The proposal does not approve E16 and higher blends for gasoline-only (non-flex fuel) vehicles, nor does it reverse the EPA’s finding that blends higher than 10 percent are not safe for vehicles produced before 2001. In fact, if the rule does spur wider adoption of flex-fuel vehicles, it may even lead to less pressure to add more E10 and E15 fuel to the nation’s supply.

In addition to opening up the rule to public comment on Regulations.gov, the EPA has also set a public hearing for the proposal for December 6 at the Palmer House Hilton Hotel in Chicago. The deadline for public comments is January 17.

Meanwhile, according to a recent report from Bloomberg News, ethanol opponents have spent much of this month canvassing Washington, D.C., in support of the Food and Fuel Consumer Protection Act of 2016, which would cap annual ethanol blending requirements at no more than 9.7 percent of the nation’s fuel supply.
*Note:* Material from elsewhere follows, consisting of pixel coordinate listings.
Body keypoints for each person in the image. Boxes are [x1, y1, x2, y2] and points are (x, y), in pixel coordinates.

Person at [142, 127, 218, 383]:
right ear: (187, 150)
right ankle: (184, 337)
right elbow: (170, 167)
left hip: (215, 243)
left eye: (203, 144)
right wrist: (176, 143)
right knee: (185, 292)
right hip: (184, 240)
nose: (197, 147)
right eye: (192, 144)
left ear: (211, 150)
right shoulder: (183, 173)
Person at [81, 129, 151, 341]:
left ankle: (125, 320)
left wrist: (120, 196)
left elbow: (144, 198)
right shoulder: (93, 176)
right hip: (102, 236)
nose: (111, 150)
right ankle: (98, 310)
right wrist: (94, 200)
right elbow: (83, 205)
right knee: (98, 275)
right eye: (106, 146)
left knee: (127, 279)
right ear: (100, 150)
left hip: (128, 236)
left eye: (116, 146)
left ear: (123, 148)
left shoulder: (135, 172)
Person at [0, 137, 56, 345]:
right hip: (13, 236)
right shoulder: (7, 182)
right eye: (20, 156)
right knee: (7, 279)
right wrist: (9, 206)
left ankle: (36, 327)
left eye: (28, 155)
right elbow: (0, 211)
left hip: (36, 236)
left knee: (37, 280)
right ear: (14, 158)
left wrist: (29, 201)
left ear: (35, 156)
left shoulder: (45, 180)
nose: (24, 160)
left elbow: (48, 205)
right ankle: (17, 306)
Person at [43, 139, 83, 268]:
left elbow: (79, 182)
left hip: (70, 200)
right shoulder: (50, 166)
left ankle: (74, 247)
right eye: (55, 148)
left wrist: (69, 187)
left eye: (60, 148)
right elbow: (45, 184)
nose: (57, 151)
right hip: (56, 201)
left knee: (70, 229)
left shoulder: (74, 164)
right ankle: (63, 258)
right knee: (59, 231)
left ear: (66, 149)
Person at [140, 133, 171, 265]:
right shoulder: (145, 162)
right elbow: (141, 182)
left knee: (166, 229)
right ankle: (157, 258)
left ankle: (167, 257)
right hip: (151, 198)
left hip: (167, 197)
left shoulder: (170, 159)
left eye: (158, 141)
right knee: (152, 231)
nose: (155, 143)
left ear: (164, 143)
The bill currently sits in the House Committee of Energy and Commerce’s Subcommittee on Energy and Power and stands to expire at the end of the current Congressional term without further action.

The EPA is also expected to deliver a final ruling on ethanol blending requirements for 2017 by November 30. In May, the agency proposed increasing the 2017 amount to 18.8 billion gallons, or about 10.44 percent of the nation’s fuel supply.